Similarly, the recent treatment with hepatotoxic or hematotoxic drugs (eg methotrexate) may lead to an increase in the number of adverse reactions, therefore, when starting leflunomide treatment, it is necessary to carefully consider all the positive and negative aspects associated with taking this drug.
Skin Reactions
If ulcerative stomatitis develops, Leflunomide should be discontinued. Very rare cases of Stevens-Johnson syndrome or toxic epidermal necrosis have been reported in patients who received leflunomide. Have patients receiving leflunomide possible development of a drug reaction with eosinophilia and systemic symptoms (DRESS-syndrome).
In case of skin reactions and / or reactions from the mucous membranes, it is necessary to cancel the drug and immediately begin the procedure of "laundering". It is necessary to achieve complete removal of leflunomide from the body. In such cases, the repeated administration of leflunomide is contraindicated.
Infections
It is known that preparations like leflunomide and possessing immunosuppressive properties,make patients more susceptible to various kinds of infections, including opportunistic infections (infections caused by fungi and microorganisms that can cause infections only in conditions of reduced immunity). Emerging infectious diseases occur, as a rule, hard and require early and intensive treatment. If a serious infectious disease occurs, it may be necessary to interrupt treatment with leflunomide and begin the procedure of "laundering".
It is necessary to carefully monitor patients with a positive reaction to tuberculin because of the risk of reactivation of tuberculosis.
Reactions from the respiratory system
In the treatment with leflunomide, rare cases of interstitial pulmonary process were noted. The risk of occurrence increases in patients with a history of interstitial lung diseases. Interstitial lung diseases are diseases with a potential fatal outcome, which can be acute in patients receiving treatment. Symptoms such as coughing and shortness of breath can cause cessation of leflunomide therapy and further examination if necessary.
Peripheral Neuropathy
There were reports of cases of peripheral neuropathy in patients treated with leflunomide, which was resolved in most patients after discontinuation, but in some patients the symptomatology persisted.

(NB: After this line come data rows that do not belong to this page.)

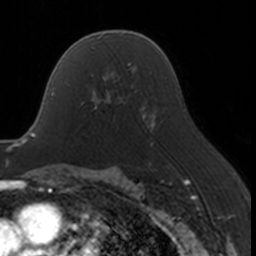
Breast MRI, one axial slice; slice 105 of 160 in the series (ordered by position); cropped to one breast; dynamic contrast-enhanced series, time point 2 of 7 at this slice position (early post-contrast); 3 T; TE 1.7 ms, TR 4 ms; 1 mm slice thickness; 256 × 256 image matrix. Female patient.
Structures marked on this image (semi-automatically segmented with operator editing):
- enhancing-tissue mask used for the functional tumour volume (all voxels passing the contrast-enhancement thresholds inside the analysis volume; usually the tumour): box from (x=93, y=92) to (x=130, y=121) px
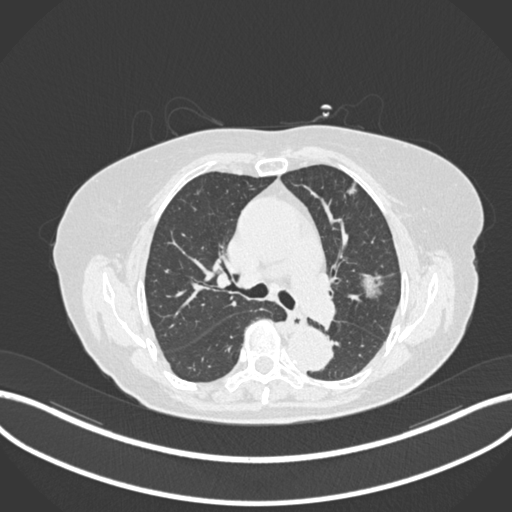
Chest CT, one axial slice; slice 100 of 168 in the series (ordered by position); 120 kVp; lung window (W 1500 / L -600 HU); 1 mm slice thickness; 512 × 512 image matrix, field of view 400 × 400 mm. Patient: female, 75 years. From the clinical record (not read from this slice): clinical TNM (as recorded): T1c N0 M0.
Annotated regions visible in this slice (bounding box drawn by a radiologist):
- lung tumour (recorded histology: adenocarcinoma): bounding box [x1, y1, x2, y2] px = [360, 268, 384, 301]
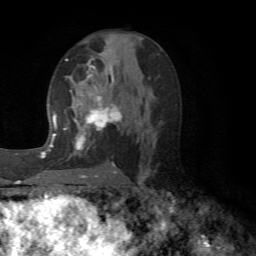
Breast MRI (dynamic contrast-enhanced), one axial slice; position 32 of 72 along the scan axis; cropped to one breast; dynamic contrast-enhanced series, time point 2 of 6 at this slice position (early post-contrast); 1.5 T; TE 4.1 ms, TR 8.4 ms; 2.2 mm slice thickness; 256 × 256 image matrix, field of view 170 × 170 mm. Female patient.
Outlined on this slice (semi-automatic segmentation, software-assisted and operator-edited):
- enhancing-tissue mask used for the functional tumour volume (all voxels passing the contrast-enhancement thresholds inside the analysis volume; usually the tumour): bounding box <66,58,129,173> (left, top, right, bottom; pixels)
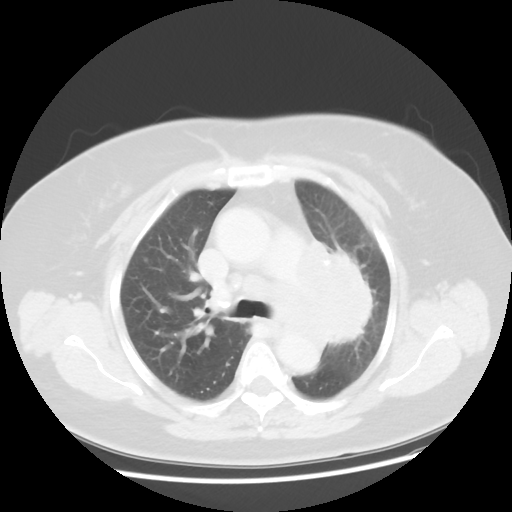
Chest CT, one axial slice; position 31 of 49 along the scan axis; reconstruction kernel STANDARD; 120 kVp; lung window (W 1500 / L -600 HU); 5 mm slice thickness; 512 × 512 image matrix, field of view 374 × 374 mm. Female patient, age 58 years. From the clinical record (not read from this slice): clinical TNM (as recorded): T4 N3 M0; histopathological grade: G3.
Structures marked on this image (bounding box drawn by a radiologist):
- lung tumour (recorded histology: small cell carcinoma): bounding box <272,236,375,355> (left, top, right, bottom; pixels)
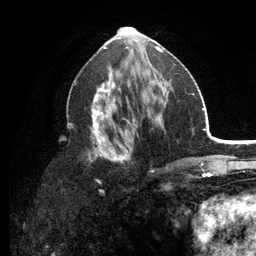
Breast MRI (dynamic contrast-enhanced), one axial slice. Position 62 of 134 along the scan axis. Cropped to one breast. Dynamic contrast-enhanced series, time point 2 of 6 at this slice position (early post-contrast). 3 T. TE 2.8 ms, TR 7.5 ms. 256 × 256 image matrix, field of view 175 × 175 mm. Female patient.
Annotated regions visible in this slice (semi-automatically segmented with operator editing):
- enhancing-tissue mask used for the functional tumour volume (all voxels passing the contrast-enhancement thresholds inside the analysis volume; usually the tumour): bounding box <67,64,176,191> (left, top, right, bottom; pixels)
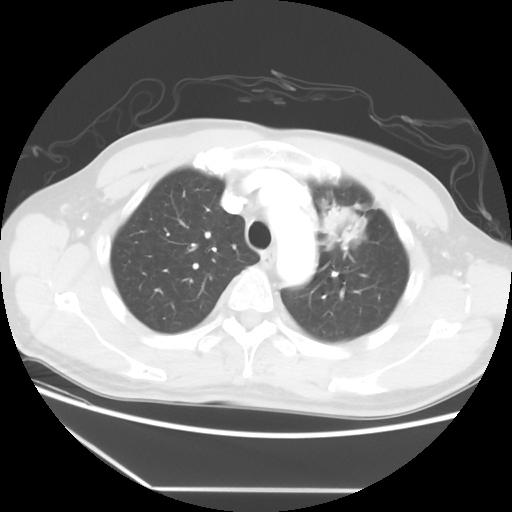
Chest CT, one axial slice; position 42 of 56 along the scan axis; reconstruction kernel STANDARD; lung window (W 1500 / L -600 HU); 5 mm slice thickness; 512 × 512 image matrix, field of view 373 × 373 mm. Patient: male, 53 years. From the clinical record (not read from this slice): clinical TNM (as recorded): T2a N1 M1b.
Annotated regions visible in this slice (bounding box drawn by a radiologist):
- lung tumour (recorded histology: adenocarcinoma): box from (x=323, y=198) to (x=366, y=249) px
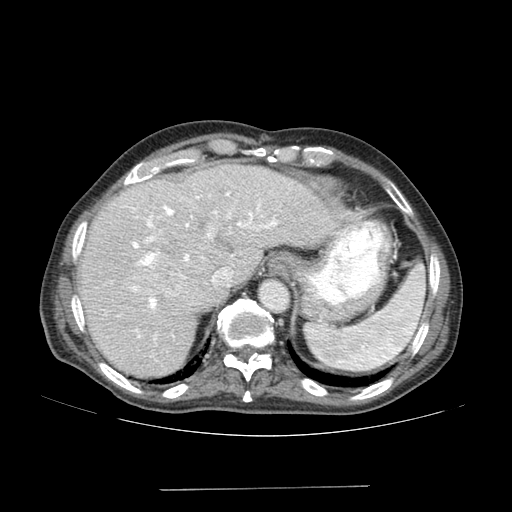
Contrast-enhanced abdominal CT (liver protocol), one axial slice. Position 122 of 192 along the scan axis. Reconstruction kernel SOFT. Soft-tissue window (W 400 / L 40 HU). 2.5 mm slice thickness. 512 × 512 image matrix, field of view 400 × 400 mm. From the clinical record (not read from this slice): diagnosis: hepatocellular carcinoma (patient treated with transarterial chemoembolisation; whether this scan precedes or follows treatment is not stated here); TNM stage (as recorded): Stage-IVA; Child-Pugh class: A; tumour differentiation: poorly differentiated; tumour nodularity: uninodular.
Structures marked on this image (semi-automatically segmented with operator editing):
- liver parenchyma outside the tumour (the mass and vessels are separate outlines, so this box may not span the whole liver): box from (x=78, y=164) to (x=351, y=377) px
- mass: (x=130, y=259)–(x=187, y=297)
- portal vein: (x=132, y=192)–(x=277, y=340)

Age over 60 years, the concomitant use of neurotoxic drugs and diabetes mellitus may increase the risk of peripheral neuropathy. In the development of peripheral neuropathy, consideration should be given to discontinuing leflunomide treatment and conducting the "laundering" procedure described in the section on "Application during pregnancy and during breastfeeding".
Arterial pressure
Before the beginning of treatment with leflunomide and periodically after its beginning, it is necessary to control blood pressure, as during treatment it is possible to increase it.
Interaction with other drugs
Caution should be exercised in prescribing drugs metabolized by isoenzyme CYP2C9 (phenytoin, warfarin, tolbutamide), with the exception of NSAIDs (also see "Interactions with Other Drugs"). An increase in prothrombin time was reported with the simultaneous use of leflunomide and warfarin.When used simultaneously with warfarin, the international normalized relationship (MNO) should be closely monitored. Because the leflunomide is the starting compound for teriflunomide, the combined administration of leflunomide with teriflunomide is not recommended.
Recommendations for men
There are no confirmed data on the increased risk of fetotoxic action (associated with the toxic effect of the drug on the sperm of the father) when leflunomide is used in men. Experimental studies in animals have not been conducted. To minimize the possible risk to men, when planning the appearance of a child, it is necessary to stop taking leflunomide and undergo the procedure of "laundering" described in the section "Use during pregnancy during breastfeeding".